Consider the following review messages. Perform sentiment analysis on the messages. 

i. I purchased headphones. I am very happy with the product. 

ii. I saw the movie yesterday. Yhe animation was really good but the script was ok.

iii. I enjoy listening to music.

iv. I take a walk in the part everyday.

            Sentiment analysis is a Natural Language Processing (NLP) technique used to determine the emotional tone or attitude expressed in a piece of text. It is widely used in various applications, such as analyzing customer reviews, social media posts, and feedback, to understand whether the sentiment is positive, negative, or neutral.

In this experiment, we will perform sentiment analysis on a set of review messages using the TextBlob library in Python. The goal is to:

  1. Preprocess the Text: Analyze the given review messages.

  2. Calculate Sentiment: Use TextBlob to compute the polarity (positive/negative/neutral) and subjectivity (objective/subjective) of each message.

  3. Classify Sentiment: Based on the polarity score, classify the sentiment of each review.

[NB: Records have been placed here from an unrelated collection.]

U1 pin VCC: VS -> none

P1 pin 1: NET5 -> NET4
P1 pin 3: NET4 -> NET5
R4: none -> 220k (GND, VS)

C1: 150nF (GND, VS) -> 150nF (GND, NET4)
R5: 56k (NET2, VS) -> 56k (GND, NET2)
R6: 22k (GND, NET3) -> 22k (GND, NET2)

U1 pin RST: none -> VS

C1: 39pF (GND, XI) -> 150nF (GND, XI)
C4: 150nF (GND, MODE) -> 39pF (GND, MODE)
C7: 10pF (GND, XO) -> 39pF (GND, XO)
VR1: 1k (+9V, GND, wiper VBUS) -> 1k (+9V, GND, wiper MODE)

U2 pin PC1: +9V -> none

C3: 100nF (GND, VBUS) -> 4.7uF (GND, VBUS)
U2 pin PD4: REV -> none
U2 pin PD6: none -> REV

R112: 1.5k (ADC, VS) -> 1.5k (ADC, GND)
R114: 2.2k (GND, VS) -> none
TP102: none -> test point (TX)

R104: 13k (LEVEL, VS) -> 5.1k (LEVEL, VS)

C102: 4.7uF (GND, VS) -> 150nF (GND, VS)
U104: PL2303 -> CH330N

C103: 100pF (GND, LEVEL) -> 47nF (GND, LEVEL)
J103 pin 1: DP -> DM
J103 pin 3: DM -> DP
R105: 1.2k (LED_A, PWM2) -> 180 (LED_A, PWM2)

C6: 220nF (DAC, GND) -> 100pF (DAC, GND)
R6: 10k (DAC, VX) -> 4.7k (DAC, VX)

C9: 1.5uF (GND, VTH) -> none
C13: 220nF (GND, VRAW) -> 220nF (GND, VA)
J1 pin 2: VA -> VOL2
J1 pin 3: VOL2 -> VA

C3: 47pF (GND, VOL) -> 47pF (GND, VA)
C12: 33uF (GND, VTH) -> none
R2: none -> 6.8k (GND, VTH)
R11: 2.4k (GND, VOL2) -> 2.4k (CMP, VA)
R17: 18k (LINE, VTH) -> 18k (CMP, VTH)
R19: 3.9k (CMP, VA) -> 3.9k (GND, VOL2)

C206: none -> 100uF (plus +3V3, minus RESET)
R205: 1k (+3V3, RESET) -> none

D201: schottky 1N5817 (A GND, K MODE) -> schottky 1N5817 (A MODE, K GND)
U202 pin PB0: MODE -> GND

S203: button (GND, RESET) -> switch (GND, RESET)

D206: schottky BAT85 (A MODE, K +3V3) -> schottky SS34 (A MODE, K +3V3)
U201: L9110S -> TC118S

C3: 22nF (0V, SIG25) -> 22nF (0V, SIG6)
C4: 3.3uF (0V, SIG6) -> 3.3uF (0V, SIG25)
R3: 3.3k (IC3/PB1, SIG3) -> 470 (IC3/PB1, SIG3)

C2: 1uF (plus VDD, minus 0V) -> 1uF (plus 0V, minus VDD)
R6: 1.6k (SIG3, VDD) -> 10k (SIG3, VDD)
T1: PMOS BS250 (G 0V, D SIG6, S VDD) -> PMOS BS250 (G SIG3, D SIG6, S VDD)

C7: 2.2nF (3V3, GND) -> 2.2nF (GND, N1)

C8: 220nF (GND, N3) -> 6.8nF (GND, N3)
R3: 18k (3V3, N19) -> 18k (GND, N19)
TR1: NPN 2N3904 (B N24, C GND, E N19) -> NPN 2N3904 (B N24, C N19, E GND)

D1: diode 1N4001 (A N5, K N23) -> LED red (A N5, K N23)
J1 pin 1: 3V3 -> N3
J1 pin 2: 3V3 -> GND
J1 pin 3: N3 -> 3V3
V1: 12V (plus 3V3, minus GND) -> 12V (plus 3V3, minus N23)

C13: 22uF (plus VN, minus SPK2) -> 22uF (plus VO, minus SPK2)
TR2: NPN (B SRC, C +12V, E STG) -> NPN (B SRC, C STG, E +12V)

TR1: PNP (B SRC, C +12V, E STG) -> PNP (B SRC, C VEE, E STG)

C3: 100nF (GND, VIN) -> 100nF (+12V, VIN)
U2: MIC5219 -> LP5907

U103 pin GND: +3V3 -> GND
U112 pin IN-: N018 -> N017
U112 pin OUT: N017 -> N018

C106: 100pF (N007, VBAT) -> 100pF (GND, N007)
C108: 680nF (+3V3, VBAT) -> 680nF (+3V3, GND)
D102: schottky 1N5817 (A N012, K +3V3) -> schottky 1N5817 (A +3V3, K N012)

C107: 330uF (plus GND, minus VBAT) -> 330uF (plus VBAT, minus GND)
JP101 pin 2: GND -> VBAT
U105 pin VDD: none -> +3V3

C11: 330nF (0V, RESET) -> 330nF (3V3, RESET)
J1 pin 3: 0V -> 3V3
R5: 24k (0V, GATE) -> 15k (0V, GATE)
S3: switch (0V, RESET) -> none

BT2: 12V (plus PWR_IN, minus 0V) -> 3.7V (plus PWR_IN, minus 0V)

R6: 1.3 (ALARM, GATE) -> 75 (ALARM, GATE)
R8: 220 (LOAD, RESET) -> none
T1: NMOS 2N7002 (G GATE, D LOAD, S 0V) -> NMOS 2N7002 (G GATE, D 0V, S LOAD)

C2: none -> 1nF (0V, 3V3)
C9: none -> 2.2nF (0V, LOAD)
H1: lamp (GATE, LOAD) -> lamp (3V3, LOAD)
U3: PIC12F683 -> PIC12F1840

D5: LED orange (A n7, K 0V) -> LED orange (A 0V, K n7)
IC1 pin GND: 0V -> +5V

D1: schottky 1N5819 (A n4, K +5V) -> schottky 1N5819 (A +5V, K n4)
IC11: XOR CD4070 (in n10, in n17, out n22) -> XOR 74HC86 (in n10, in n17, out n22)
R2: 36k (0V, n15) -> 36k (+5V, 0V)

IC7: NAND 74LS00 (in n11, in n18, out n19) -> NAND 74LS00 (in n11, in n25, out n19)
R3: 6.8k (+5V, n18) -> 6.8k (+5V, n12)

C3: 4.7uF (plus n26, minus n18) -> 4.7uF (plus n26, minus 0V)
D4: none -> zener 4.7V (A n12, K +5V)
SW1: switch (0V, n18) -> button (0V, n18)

  4. Interpret Results: Understand why a particular sentiment was assigned to each review.

Steps to Perform Sentiment Analysis

  1. Install Required Libraries:

    • Install TextBlob and its dependencies:

       
      pip install textblob
      python -m textblob.download_corpora
  2. Analyze Sentiment:

    • Use TextBlob to calculate the polarity and subjectivity of each message.

      • Polarity: Ranges from -1 (negative) to 1 (positive).

      • Subjectivity: Ranges from 0 (objective) to 1 (subjective).

  3. Classify Sentiment:

    • Based on the polarity score, classify the sentiment as:

      • Positive: Polarity > 0

      • Neutral: Polarity = 0

      • Negative: Polarity < 0

Python Code

from textblob import TextBlob
# Review messages
reviews = [
    "I purchased headphones. I am very happy with the product.",
    "I saw the movie yesterday. The animation was really good but the script was ok.",
    "I enjoy listening to music.",
    "I take a walk in the park everyday."
]

# Perform sentiment analysis on each review
for i, review in enumerate(reviews, 1):
    # Create a TextBlob object
    blob = TextBlob(review)
    
    # Get polarity and subjectivity
    polarity = blob.sentiment.polarity
    subjectivity = blob.sentiment.subjectivity
    
    # Classify sentiment based on polarity
    if polarity > 0:
        sentiment = "Positive"
    elif polarity == 0:
        sentiment = "Neutral"
    else:
        sentiment = "Negative"
    
    # Print results
    print(f"Review {i}: {review}")
    print(f"Sentiment: {sentiment} (Polarity: {polarity:.2f}, Subjectivity: {subjectivity:.2f})")
    print("-" * 50)